In November, a group called Joy to the Polls mounted pop-up concerts at polling places in competitive states, bringing professional musicians out to perform for voters as they waited in line. And Joy to the Polls has stayed busy throughout the early-voting period in the Georgia runoff elections, organizing surprise concerts at voting locations across the state and especially in Atlanta, the unofficial capital of hip-hop today.

Joy to the Polls isn’t the only group pulling artists together to try to drive turnout. A number have gotten involved remotely, with no fewer than three separate groups of musicians creating Zoom-style collaborative renditions of Hoagy Carmichael and Stuart Gorrell’s classic song “Georgia on My Mind.”

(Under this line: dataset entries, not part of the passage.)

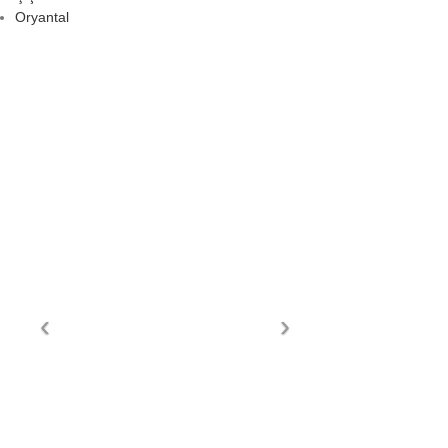
Oryantal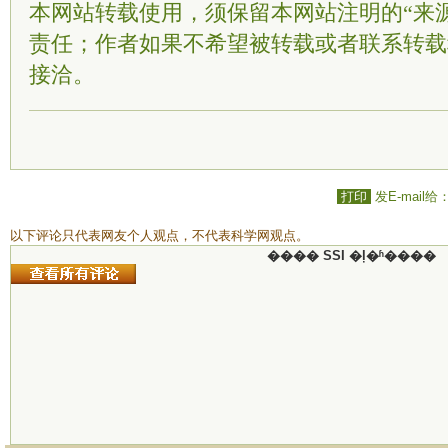
本网站转载使用，须保留本网站注明的“来
责任；作者如果不希望被转载或者联系转载
接洽。
打印
发E-mail给
以下评论只代表网友个人观点，不代表科学网观点。
���� SSI �ļ�ʱ����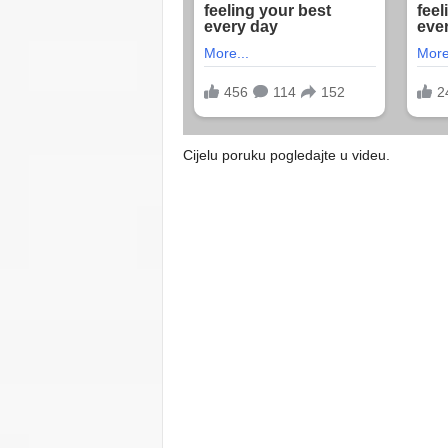
Cijelu poruku pogledajte u videu.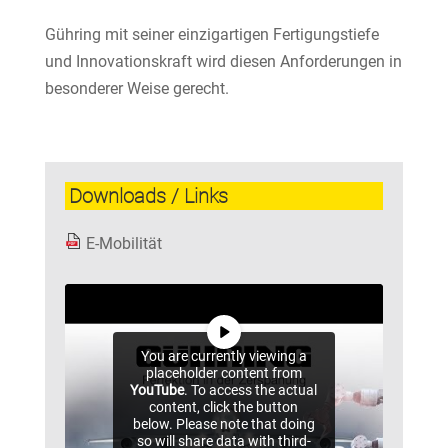
Gühring mit seiner einzigartigen Fertigungstiefe
und Innovationskraft wird diesen Anforderungen in
besonderer Weise gerecht.
Downloads / Links
E-Mobilität
You are currently viewing a
placeholder content from
YouTube
. To access the actual
content, click the button
below. Please note that doing
so will share data with third-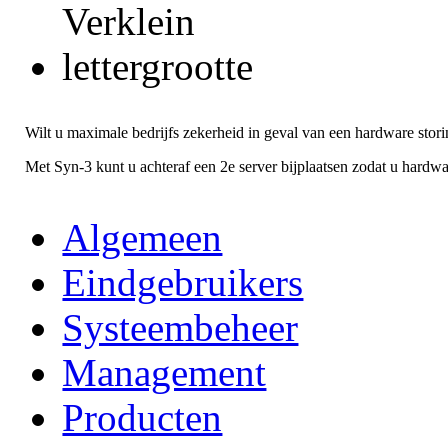
Wilt u maximale bedrijfs zekerheid in geval van een hardware stor
Met Syn-3 kunt u achteraf een 2e server bijplaatsen zodat u hardwa
Algemeen
Eindgebruikers
Systeembeheer
Management
Producten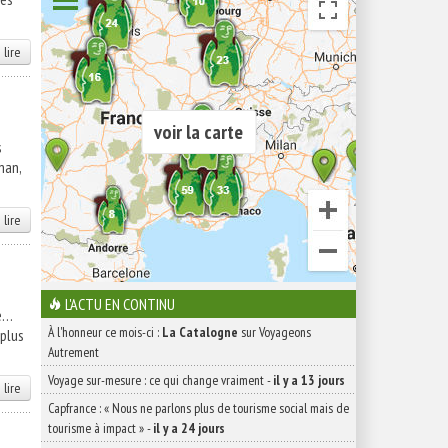
 lire
voir la carte
s
man,
 lire
L'ACTU EN CONTINU
lé…
À l'honneur ce mois-ci :
La Catalogne
sur Voyageons
 plus
Autrement
Voyage sur-mesure : ce qui change vraiment
-
il y a 13 jours
 lire
Capfrance : « Nous ne parlons plus de tourisme social mais de
tourisme à impact »
-
il y a 24 jours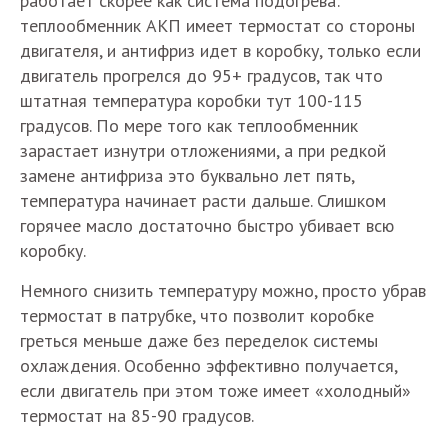
работает скорее как система подогрева:
теплообменник АКП имеет термостат со стороны
двигателя, и антифриз идет в коробку, только если
двигатель прогрелся до 95+ градусов, так что
штатная температура коробки тут 100-115
градусов. По мере того как теплообменник
зарастает изнутри отложениями, а при редкой
замене антифриза это буквально лет пять,
температура начинает расти дальше. Слишком
горячее масло достаточно быстро убивает всю
коробку.
Немного снизить температуру можно, просто убрав
термостат в патрубке, что позволит коробке
греться меньше даже без переделок системы
охлаждения. Особенно эффективно получается,
если двигатель при этом тоже имеет «холодный»
термостат на 85-90 градусов.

Lin-Manuel Miranda, the actor and playwright of “Hamilton” fame, brought together a number of Broadway stars under the moniker Rock the Runoff to create a rousing, gospelly rendition of the song.

Working in collaboration with the Biden campaign, Sunny Jain and a number of other musicians with South Asian roots created their own take on the song, with the lyrics sung in Hindi. The explicit goal was to turn out South Asian-American voters to support the Democratic Senate candidates.

And Lift Every Vote 2020, a group that has worked to register young and nonwhite voters across the state ahead of the runoffs, pulled together a team of A-list jazz musicians to record a coolly paced, laid-back version of the tune.